The Lost Paracosmist looks and sounds like a sweet short film aimed at children. However, political references lurk within the sweetness. Through this story about an imaginary world, Van de Water reflects on our contemporary society and political system worldwide. Moreover, her film includes references to film history. Each frame of the film is hand-coloured, which creates that splotchy look we know from the first colour films from the early cinema era. With her film, Van de Water explores the charm, but also the dangerous impact storytelling can have while also reviving the traditional craft of film-making in a stunning way.

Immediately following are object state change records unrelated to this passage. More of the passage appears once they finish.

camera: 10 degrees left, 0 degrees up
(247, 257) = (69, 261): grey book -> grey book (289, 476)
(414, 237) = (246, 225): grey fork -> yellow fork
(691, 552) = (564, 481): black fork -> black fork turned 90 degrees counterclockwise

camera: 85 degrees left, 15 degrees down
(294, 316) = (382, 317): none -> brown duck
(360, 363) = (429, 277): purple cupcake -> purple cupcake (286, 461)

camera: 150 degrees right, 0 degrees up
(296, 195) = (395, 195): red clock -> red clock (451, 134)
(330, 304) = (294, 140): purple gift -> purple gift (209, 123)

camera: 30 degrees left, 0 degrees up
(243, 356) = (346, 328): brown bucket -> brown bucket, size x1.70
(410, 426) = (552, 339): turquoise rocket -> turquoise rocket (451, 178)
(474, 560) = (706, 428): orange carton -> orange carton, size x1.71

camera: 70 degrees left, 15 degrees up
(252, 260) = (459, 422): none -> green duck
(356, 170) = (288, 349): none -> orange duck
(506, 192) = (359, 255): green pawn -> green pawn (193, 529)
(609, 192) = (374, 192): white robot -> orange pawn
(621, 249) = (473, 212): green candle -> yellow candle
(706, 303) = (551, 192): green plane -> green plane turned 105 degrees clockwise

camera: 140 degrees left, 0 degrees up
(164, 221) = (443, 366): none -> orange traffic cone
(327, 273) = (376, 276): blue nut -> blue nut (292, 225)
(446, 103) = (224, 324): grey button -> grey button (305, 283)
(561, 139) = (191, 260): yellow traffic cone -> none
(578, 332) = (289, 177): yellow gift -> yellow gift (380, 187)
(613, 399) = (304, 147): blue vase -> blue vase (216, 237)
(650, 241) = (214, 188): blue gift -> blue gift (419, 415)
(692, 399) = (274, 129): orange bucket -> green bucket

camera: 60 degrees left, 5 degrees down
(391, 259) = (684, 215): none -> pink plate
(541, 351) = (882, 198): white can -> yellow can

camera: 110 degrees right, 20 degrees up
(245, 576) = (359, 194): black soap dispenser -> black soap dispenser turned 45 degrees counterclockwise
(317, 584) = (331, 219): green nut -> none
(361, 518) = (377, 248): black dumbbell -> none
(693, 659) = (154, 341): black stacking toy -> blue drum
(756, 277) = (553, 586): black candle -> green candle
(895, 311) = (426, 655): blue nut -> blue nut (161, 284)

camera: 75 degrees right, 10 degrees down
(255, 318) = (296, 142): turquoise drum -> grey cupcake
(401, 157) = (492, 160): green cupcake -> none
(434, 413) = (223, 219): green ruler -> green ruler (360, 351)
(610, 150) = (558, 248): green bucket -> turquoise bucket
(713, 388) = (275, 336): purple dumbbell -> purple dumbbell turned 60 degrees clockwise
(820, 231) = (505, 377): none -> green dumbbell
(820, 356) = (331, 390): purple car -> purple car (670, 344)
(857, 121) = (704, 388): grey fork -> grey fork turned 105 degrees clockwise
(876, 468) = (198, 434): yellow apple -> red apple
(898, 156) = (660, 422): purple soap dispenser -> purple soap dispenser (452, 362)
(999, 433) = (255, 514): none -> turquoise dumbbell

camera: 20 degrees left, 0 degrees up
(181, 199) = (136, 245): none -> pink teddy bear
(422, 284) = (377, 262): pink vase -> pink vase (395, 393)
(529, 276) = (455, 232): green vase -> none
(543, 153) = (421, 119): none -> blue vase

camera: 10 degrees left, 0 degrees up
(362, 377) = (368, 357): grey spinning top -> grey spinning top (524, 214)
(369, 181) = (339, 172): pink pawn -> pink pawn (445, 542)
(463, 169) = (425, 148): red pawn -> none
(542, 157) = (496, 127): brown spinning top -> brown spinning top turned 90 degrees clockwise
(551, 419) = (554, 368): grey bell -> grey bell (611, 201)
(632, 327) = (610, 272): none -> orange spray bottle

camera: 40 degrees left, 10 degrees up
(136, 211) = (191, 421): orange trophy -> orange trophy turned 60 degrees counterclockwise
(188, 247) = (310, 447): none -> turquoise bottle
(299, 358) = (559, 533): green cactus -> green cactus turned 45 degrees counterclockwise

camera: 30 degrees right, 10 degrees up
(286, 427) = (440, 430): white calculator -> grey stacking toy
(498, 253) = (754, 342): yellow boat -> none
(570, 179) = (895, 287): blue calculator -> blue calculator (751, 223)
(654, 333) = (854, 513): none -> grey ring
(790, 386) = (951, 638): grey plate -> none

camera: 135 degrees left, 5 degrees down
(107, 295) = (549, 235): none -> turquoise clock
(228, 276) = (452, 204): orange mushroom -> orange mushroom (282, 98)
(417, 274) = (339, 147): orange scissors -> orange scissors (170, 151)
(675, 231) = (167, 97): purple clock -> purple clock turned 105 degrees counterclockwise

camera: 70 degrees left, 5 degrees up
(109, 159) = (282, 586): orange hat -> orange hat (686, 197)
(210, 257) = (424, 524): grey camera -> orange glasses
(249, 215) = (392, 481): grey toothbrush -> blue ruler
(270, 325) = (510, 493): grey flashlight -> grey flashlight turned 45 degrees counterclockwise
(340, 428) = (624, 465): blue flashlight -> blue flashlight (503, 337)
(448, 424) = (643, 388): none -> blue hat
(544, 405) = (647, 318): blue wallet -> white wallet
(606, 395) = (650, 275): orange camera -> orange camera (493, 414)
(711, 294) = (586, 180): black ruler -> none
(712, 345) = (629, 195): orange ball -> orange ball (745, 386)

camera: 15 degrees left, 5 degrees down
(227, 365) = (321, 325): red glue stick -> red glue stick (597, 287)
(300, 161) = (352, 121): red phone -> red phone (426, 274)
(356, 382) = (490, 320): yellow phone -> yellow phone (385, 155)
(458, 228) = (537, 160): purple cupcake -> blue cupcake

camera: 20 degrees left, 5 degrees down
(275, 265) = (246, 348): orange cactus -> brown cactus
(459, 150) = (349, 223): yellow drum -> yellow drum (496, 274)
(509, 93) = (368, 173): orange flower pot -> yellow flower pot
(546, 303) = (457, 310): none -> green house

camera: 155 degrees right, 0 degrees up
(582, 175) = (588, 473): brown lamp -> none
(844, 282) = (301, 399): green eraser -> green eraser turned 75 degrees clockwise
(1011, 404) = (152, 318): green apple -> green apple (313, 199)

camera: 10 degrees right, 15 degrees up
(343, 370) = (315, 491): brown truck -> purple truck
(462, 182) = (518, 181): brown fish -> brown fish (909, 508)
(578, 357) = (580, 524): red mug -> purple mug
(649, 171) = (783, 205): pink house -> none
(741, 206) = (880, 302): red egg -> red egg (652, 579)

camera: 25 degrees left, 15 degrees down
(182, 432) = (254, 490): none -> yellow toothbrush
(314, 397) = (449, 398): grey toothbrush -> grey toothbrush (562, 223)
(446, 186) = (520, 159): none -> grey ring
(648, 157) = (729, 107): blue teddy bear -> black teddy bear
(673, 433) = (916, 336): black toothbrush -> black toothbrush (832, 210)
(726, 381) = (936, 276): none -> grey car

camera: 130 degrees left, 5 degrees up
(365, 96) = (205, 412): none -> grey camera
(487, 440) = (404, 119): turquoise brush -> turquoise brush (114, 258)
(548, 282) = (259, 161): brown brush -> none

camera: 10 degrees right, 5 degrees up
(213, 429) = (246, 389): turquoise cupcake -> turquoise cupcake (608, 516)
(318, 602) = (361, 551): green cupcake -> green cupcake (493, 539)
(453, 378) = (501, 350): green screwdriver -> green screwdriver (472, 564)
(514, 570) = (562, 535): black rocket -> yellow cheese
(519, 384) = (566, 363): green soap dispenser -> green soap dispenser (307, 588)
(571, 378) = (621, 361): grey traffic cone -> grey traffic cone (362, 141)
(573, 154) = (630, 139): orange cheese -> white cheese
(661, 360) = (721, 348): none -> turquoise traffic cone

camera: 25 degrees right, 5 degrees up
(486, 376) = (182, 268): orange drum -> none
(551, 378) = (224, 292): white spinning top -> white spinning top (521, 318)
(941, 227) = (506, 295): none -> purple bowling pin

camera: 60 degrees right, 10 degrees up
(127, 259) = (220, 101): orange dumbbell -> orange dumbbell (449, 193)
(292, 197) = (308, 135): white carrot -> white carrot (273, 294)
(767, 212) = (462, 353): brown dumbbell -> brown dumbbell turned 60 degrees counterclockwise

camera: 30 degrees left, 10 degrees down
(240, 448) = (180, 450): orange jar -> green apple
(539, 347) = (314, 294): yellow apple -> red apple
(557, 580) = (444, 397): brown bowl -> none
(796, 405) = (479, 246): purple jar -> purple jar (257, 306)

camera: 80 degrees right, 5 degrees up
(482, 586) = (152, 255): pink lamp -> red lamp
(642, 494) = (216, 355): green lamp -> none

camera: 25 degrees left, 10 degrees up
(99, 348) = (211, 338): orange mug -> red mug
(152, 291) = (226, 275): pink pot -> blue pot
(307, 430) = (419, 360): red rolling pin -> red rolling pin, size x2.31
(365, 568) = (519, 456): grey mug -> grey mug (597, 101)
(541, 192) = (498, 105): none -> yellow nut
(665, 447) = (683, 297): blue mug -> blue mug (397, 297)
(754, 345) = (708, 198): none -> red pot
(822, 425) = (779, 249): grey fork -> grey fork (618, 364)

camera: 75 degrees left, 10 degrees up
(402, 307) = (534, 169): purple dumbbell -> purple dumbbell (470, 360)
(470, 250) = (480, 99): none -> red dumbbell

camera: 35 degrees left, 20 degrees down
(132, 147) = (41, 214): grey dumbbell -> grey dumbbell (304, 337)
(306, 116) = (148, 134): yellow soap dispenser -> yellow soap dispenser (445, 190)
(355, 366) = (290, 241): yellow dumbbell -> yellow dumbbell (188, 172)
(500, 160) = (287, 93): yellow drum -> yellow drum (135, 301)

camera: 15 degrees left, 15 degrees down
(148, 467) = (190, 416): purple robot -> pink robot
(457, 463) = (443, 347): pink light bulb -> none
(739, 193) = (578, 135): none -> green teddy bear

The beautiful images are accompanied by a voice-over in which the narrator not only tells the story but also gives each animal its own voice. This way the narration really fits in the film and creates the idea that the story is told from a bird’s perspective. This raises the question of what we would see if we look from this perspective to our world. Probably a real world that looks painfully alike to the paracosm Paperland.

Lisa van der Waal



The Field Trip (2021)

The Field Trip (2021)

The Field Trip stumbles upon some inconvenient observations on contemporary everyday life. These feel as if found by accident when the trio of Meghan O’Hara, Mike Attie and Rodrigo Ojeda-Beck follow fifth-graders around as they re-enact a regular adult working day on a trip. It all happens with an unassuming style leading to a breezy montage of petty struggles. From an office worker panicking briefly after a computer crash to the secretary putting up red tape for their classmates, chuckles abound. One of them asks loudly why life has to be so complicated, unwittingly hitting a nerve about the boring dystopia that awaits them in the future. These funny episodes unsettle in a subtle manner the stultifying experience of alienated labour and a stifling bureaucracy resembling Kafka a bit too often. The contradictory speech after “The Star-Spangled Banner” at the end cultishly tells the children they can be anyone they want to be, despite these American Dream aspirants having received a role for the day based on their teacher’s assessment of their future. The amusing episodes in The Field Trip thus resonate insidiously.